Jan 28

ANALYSIS

Wilson Stringer

Independent Study

Mr. Bessias

28/01/19

Independent Study Analysis

 

Part 1: Programming

 

Over the past two semesters, I have been studying and working on my independent study. The point of my study was to see if socioeconomic status correlates with bad pregnancy outcomes (stillbirth, preterm birth, low birth weight). I started out by programming through R, but then I switched over to SAS because it was more logistic. I used SAS for the past few months to program and find the outcomes that I did.

The first thing that I had to do in SAS, was create a library (named W_ZAPPS) and import my dataset so that I could use statistics to find outcomes. I then defined all of the variables that I planned to use, for example: I wrote “mat_age” for maternal age, “maritalcat” for marital status and so on. In total, I used around 100 different variables varying from what type of water was used in the house, to how many years of education the mother has. I then had to sort the variables into categorical and numerical. I had to program the yes and no answers to 1 and 2, so it would work in the programming. After that, I had to clean the data to make sure the data was legitimate and there were no errors. For example, in some cases I had to remove all of the duplicates so any of the extras I programmed out. I did this for several of the variables so the data was cleaned and ready to be analyzed.

Writing the program was one of the hardest parts because SAS has a very unique way of making sure the code is correctly written down. After every line of code used a ; has to be placed so that the line can be ran and spit out the data. Here are some examples of the written code used to answer questions.

Do HIV + women have a lower hemoglobin count? (The answer was Yes)

Proc ttest; class HIV; var hemoglobin; run;

You can see that I ran a t-test in which I chose the class, HIV, and the variable was hemoglobin.
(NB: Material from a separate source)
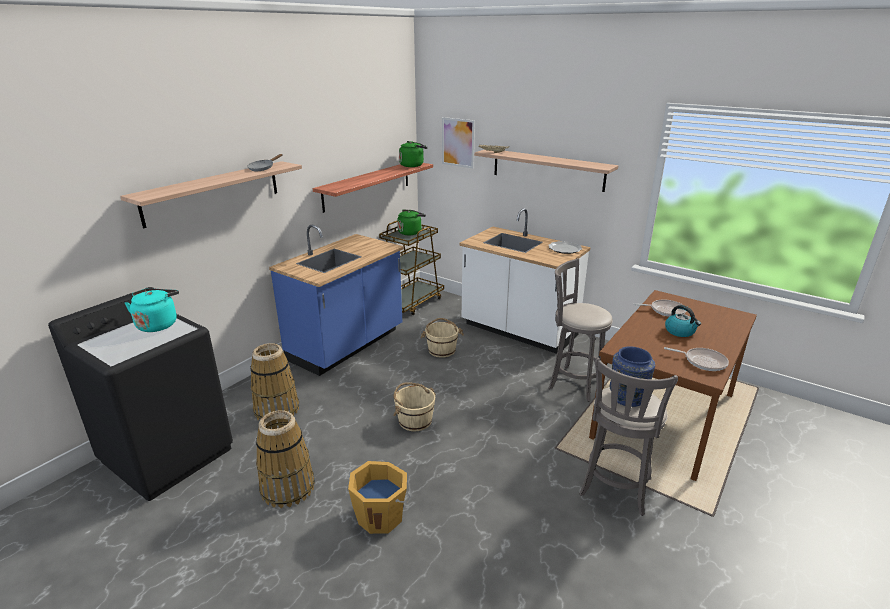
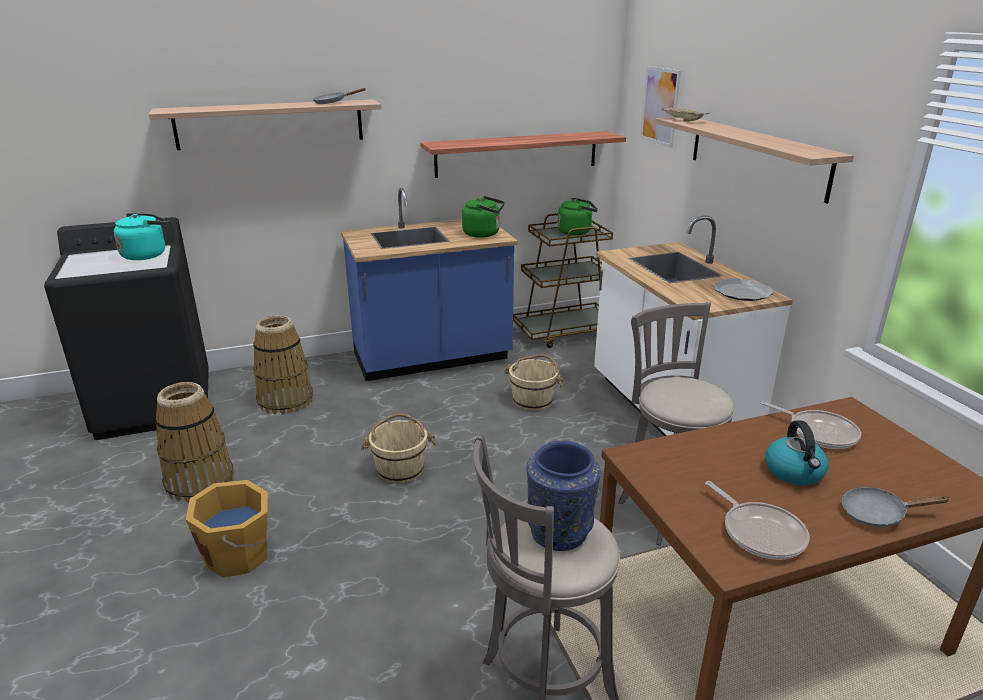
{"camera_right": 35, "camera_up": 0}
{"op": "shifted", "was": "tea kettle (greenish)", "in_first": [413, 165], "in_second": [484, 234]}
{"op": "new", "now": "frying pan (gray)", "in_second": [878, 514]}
Another example would be:

Do people with more education have better floors?

Proc freq; tables education*floors /chisq; run;

In this case, I did a chi square test in which the two variables were education and floors so there is an * placed in between them.

The answer to this question is No. This finding was very surprising. (I will get into this later)

One more example would be:

Are women with piped water more likely to have unfinished floors?

Proc freq; tables piped_water*floors /chisq; run;

The answer was Yes.

The reason I ran these tests was to see if there was a correlation between the two variables and there was in some cases, and others no. If the p value was below .05, then they were statistically significant and that is why I could make these conclusions.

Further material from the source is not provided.